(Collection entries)
__________________________________________________

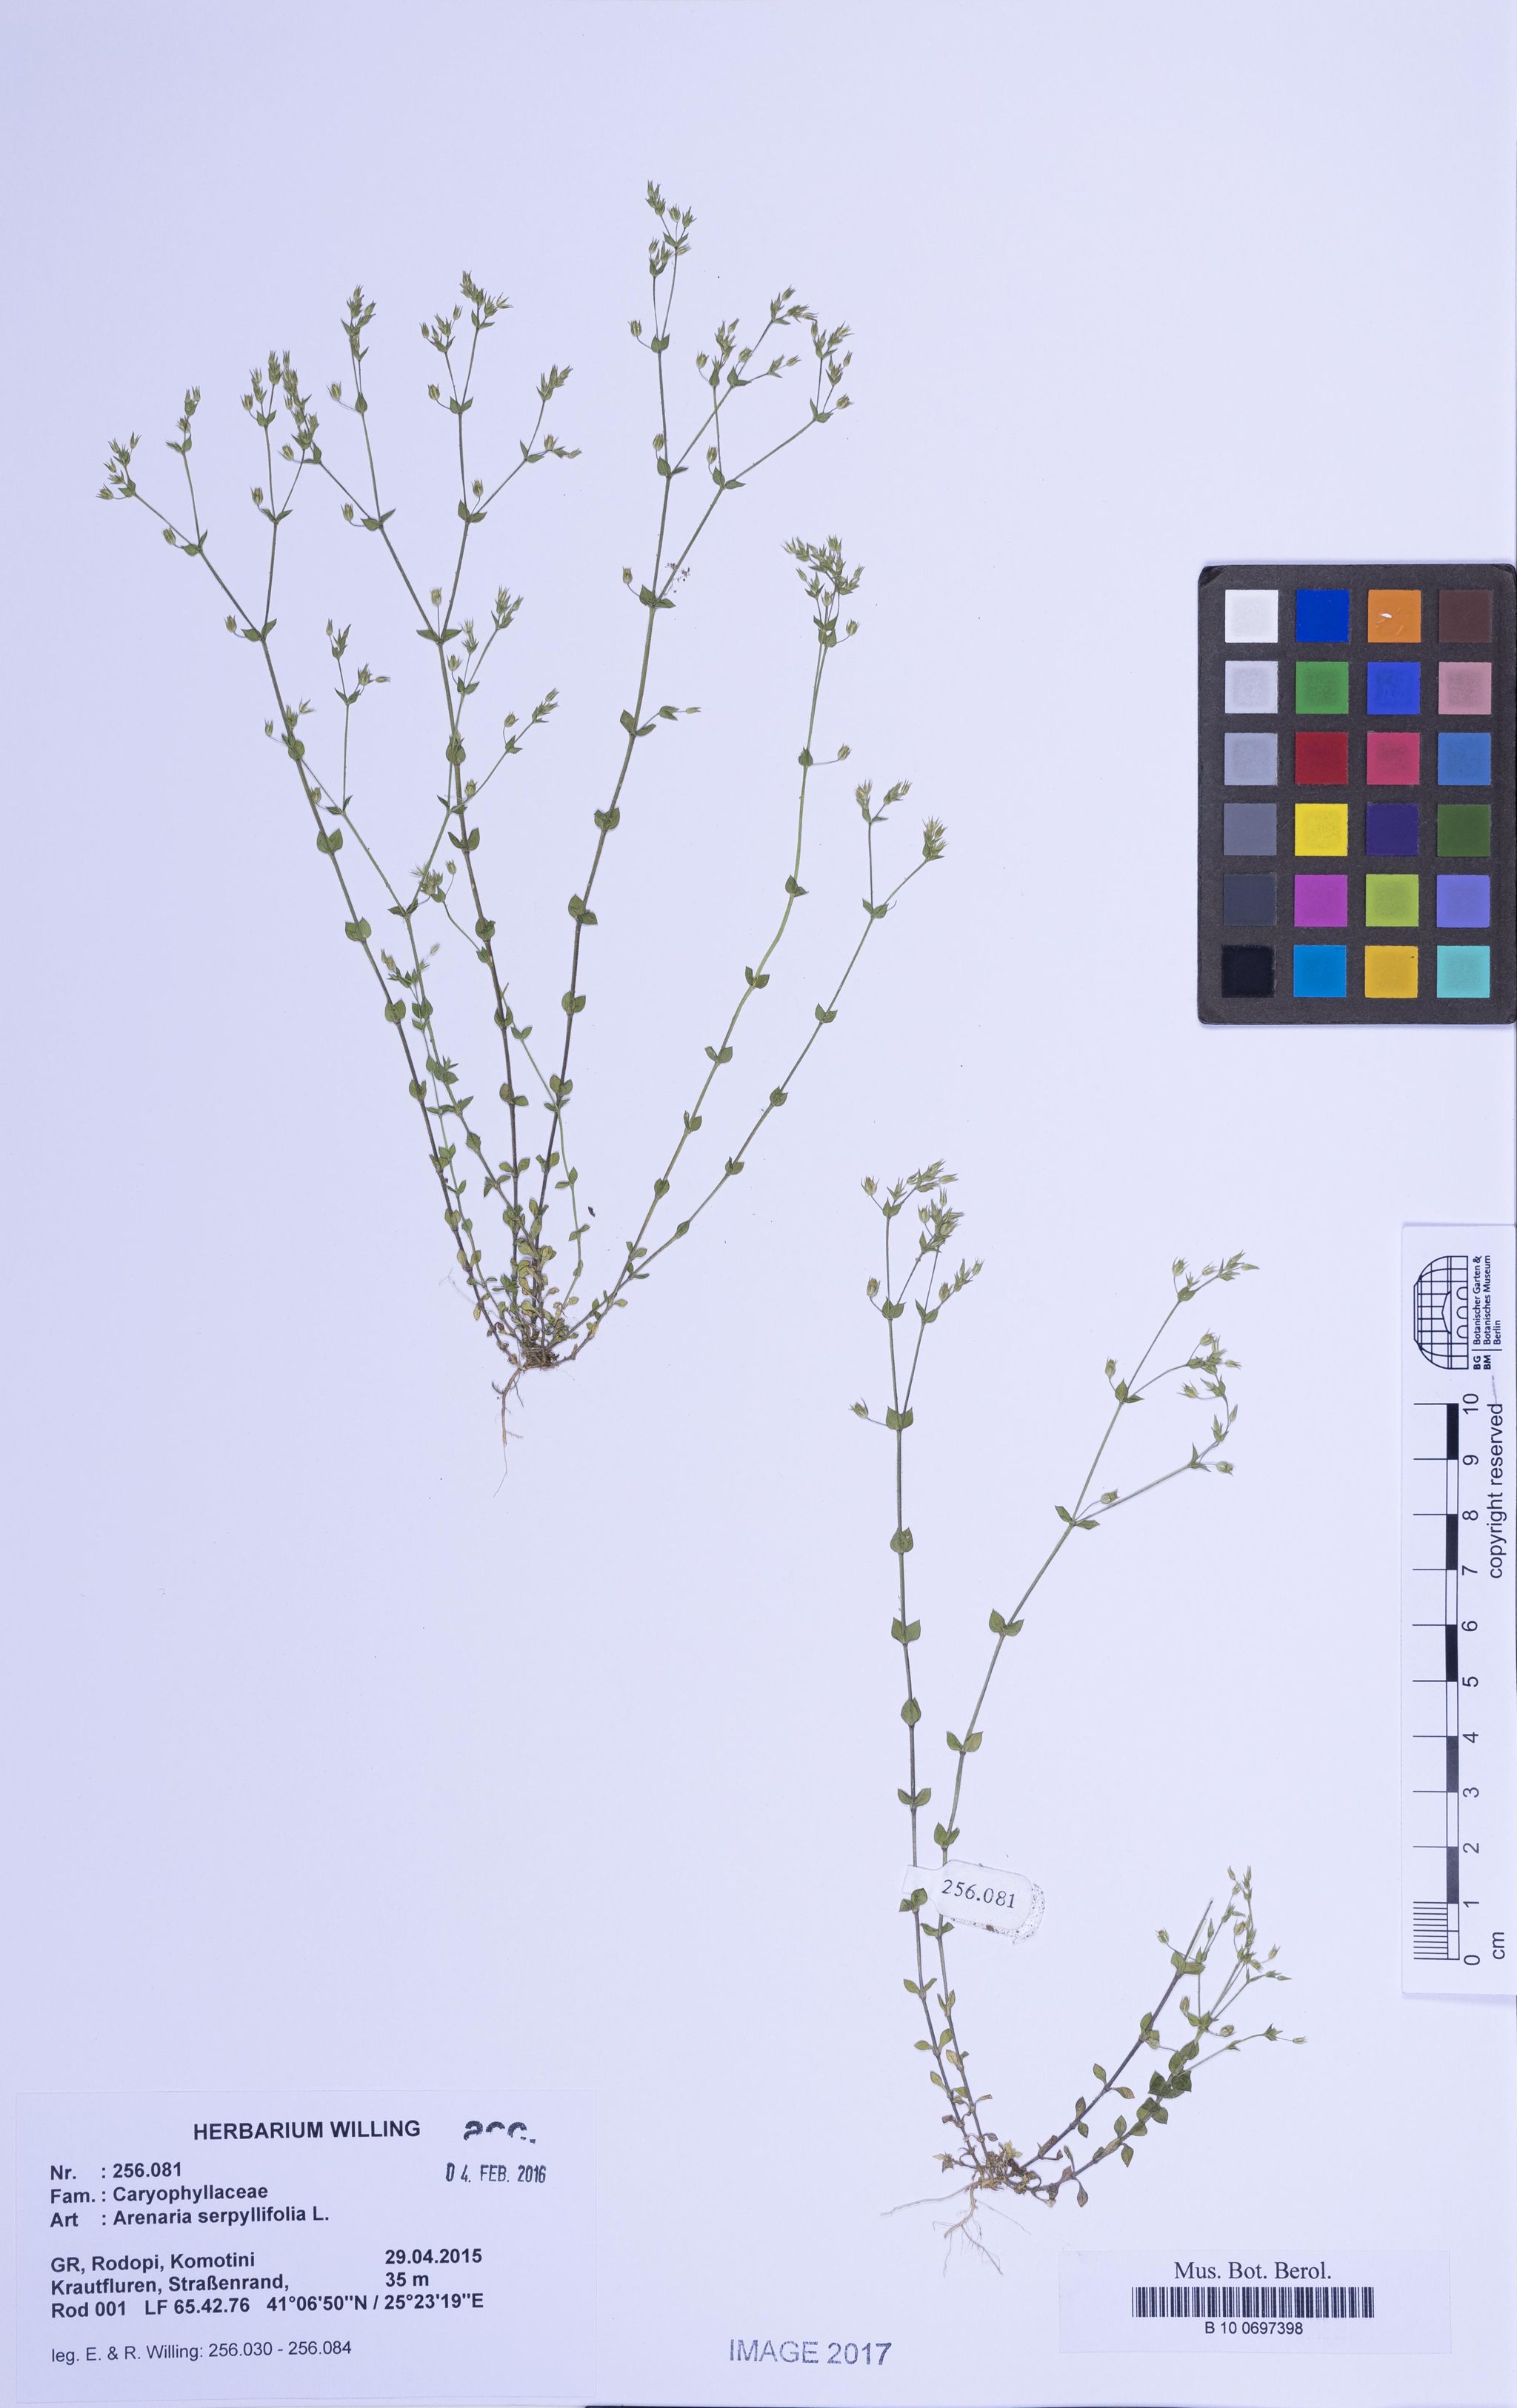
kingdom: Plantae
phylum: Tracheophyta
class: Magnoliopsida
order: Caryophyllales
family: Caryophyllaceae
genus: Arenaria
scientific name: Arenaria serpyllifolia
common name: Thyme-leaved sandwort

__________________________________________________

# WHAT YOU WILL DO
Rename "common name" to "vernacular name" in every line of the records, leaving everything else unchanged. Leave the pictures out.

# EXERCISE OUTPUT
kingdom: Plantae
phylum: Tracheophyta
class: Magnoliopsida
order: Caryophyllales
family: Caryophyllaceae
genus: Arenaria
scientific name: Arenaria serpyllifolia
vernacular name: Thyme-leaved sandwort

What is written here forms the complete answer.